Earlier we told you that the aggregate hedge fund interest in the stock was unchanged and we view this as a negative development. Even though there weren’t any hedge funds dumping their holdings during the third quarter, there weren’t any hedge funds initiating brand new positions. This indicates that hedge funds, at the very best, perceive this stock as dead money and they haven’t identified any viable catalysts that can attract investor attention.
Let’s check out hedge fund activity in other stocks similar to Unity Bancorp, Inc. (NASDAQ:UNTY). These stocks are Stratus Properties Inc. (NASDAQ:STRS), Synchronoss Technologies, Inc. (NASDAQ:SNCR), Parke Bancorp, Inc. (NASDAQ:PKBK), and Silicom Ltd. (NASDAQ:SILC). This group of stocks’ market values are closest to UNTY’s market value.

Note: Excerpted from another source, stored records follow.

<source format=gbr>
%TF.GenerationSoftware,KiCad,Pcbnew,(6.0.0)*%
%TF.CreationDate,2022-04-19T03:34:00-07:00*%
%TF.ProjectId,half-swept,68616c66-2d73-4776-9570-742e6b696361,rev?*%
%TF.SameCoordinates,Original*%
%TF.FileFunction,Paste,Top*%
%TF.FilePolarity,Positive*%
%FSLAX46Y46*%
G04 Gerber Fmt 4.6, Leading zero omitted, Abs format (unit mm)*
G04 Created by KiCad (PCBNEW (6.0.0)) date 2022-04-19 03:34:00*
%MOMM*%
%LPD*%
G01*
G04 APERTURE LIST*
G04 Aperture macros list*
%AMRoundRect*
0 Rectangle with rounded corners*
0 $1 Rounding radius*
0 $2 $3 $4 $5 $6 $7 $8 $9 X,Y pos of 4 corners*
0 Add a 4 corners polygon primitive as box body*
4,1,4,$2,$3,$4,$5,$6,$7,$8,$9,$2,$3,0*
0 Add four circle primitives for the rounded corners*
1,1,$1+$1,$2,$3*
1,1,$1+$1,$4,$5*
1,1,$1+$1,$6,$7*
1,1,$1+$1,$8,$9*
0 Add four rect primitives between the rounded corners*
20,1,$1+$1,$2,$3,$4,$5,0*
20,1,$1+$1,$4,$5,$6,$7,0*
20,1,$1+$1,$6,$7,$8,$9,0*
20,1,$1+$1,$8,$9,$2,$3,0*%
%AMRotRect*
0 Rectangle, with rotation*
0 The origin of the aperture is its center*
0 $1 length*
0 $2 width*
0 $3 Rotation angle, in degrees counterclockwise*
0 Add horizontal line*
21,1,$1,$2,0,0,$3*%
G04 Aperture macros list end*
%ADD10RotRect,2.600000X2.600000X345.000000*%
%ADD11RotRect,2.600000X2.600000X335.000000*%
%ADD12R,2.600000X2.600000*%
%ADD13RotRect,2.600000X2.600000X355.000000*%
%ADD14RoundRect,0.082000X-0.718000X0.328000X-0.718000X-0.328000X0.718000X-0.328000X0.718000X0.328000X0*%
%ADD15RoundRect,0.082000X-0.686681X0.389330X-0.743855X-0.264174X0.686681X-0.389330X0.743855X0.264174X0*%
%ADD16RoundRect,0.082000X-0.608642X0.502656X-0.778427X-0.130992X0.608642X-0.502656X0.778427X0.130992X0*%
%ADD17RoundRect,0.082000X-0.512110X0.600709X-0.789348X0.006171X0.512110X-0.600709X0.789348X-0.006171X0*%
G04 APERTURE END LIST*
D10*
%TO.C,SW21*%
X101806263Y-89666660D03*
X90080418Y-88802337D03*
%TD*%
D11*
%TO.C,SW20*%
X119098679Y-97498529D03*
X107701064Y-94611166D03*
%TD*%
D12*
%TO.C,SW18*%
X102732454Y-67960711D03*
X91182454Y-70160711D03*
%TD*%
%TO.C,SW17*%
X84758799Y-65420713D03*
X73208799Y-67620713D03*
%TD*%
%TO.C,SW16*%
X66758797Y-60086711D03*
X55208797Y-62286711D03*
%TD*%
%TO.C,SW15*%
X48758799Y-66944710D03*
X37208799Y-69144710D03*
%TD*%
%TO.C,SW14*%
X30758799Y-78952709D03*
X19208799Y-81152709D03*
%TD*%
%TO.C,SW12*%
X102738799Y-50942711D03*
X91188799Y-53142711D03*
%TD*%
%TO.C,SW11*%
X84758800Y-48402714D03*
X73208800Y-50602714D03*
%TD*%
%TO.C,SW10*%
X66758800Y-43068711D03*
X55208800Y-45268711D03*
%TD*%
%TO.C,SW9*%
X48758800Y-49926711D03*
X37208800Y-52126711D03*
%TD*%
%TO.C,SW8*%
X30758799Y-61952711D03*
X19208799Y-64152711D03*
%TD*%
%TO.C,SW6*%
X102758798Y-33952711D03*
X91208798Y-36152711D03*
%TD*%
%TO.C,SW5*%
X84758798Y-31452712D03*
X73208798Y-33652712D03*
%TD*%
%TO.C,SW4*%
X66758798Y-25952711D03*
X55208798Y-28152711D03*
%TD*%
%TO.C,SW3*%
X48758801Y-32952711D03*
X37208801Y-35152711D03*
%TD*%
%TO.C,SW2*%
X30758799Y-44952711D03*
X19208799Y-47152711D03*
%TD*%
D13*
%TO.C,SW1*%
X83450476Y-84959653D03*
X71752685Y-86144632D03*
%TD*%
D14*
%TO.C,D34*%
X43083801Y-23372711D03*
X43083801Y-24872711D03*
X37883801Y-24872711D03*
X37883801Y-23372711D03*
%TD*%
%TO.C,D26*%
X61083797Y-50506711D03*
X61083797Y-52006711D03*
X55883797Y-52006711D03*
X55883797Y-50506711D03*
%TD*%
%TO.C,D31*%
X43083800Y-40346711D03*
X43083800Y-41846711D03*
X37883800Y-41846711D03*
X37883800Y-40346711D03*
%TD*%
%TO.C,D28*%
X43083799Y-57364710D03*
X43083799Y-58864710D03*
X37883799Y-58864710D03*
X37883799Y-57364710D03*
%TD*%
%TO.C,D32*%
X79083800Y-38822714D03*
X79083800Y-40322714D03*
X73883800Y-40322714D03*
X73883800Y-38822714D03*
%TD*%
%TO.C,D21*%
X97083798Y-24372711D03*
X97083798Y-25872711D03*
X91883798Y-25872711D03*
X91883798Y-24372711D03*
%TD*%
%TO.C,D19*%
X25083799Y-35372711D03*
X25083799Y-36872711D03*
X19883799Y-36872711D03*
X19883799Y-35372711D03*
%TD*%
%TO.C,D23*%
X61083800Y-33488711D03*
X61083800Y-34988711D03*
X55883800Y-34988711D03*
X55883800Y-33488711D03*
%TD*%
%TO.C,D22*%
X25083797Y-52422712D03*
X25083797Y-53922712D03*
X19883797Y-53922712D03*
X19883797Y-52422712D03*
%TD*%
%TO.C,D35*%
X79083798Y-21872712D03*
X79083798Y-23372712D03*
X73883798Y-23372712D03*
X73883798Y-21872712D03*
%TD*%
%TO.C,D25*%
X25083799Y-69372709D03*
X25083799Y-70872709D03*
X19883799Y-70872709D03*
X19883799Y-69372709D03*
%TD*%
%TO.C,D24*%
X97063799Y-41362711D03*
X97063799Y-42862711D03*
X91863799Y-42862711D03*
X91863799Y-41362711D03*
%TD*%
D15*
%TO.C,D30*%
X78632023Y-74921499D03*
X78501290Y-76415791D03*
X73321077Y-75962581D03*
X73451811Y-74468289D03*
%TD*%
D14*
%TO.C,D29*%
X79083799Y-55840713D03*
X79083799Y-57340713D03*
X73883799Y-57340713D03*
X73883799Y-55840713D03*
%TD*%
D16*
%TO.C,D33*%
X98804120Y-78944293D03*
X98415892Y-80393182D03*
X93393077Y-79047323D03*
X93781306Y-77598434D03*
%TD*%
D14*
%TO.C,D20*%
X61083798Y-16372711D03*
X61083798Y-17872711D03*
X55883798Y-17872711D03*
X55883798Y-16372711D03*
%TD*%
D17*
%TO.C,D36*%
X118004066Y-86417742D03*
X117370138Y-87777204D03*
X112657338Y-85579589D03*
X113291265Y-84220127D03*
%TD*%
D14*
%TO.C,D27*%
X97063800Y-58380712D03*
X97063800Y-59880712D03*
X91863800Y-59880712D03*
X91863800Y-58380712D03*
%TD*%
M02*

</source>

Ticker | No of HFs with positions | Total Value of HF Positions (x1000) | Change in HF Position |
---|---|---|---|
STRS | 3 | 38208 | 0 |
SNCR | 11 | 26828 | 3 |
PKBK | 3 | 12970 | 1 |
SILC | 6 | 10812 | 1 |
Average | 5.75 | 22205 | 1.25 |
View table here if you experience formatting issues.

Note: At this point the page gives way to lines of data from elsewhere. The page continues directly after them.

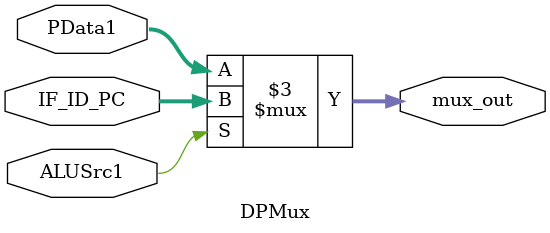
<source format=v>
module DPMux (
    input [31:0] IF_ID_PC,
    input [31:0] PData1,
    input ALUSrc1,
    output reg [31:0] mux_out
);

    always @(*) begin
        if (ALUSrc1)
            mux_out = IF_ID_PC;
        else
            mux_out = PData1;
    end

endmodule

</source>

As you can see these stocks had an average of 5.75 hedge funds with bullish positions and the average amount invested in these stocks was $22 million. That figure was $35 million in UNTY’s case. Synchronoss Technologies, Inc. (NASDAQ:SNCR) is the most popular stock in this table. On the other hand Stratus Properties Inc. (NASDAQ:STRS) is the least popular one with only 3 bullish hedge fund positions. Unity Bancorp, Inc. (NASDAQ:UNTY) is not the least popular stock in this group but hedge fund interest is still below average. This is a slightly negative signal and we’d rather spend our time researching stocks that hedge funds are piling on. Our calculations showed that top 20 most popular stocks among hedge funds returned 37.4% in 2019 through the end of November and outperformed the S&P 500 ETF (SPY) by 9.9 percentage points. Unfortunately UNTY wasn’t nearly as popular as these 20 stocks (hedge fund sentiment was quite bearish); UNTY investors were disappointed as the stock returned 0% during the first two months of the fourth quarter and underperformed the market. If you are interested in investing in large cap stocks with huge upside potential, you should check out the top 20 most popular stocks among hedge funds as 70 percent of these stocks already outperformed the market in Q4.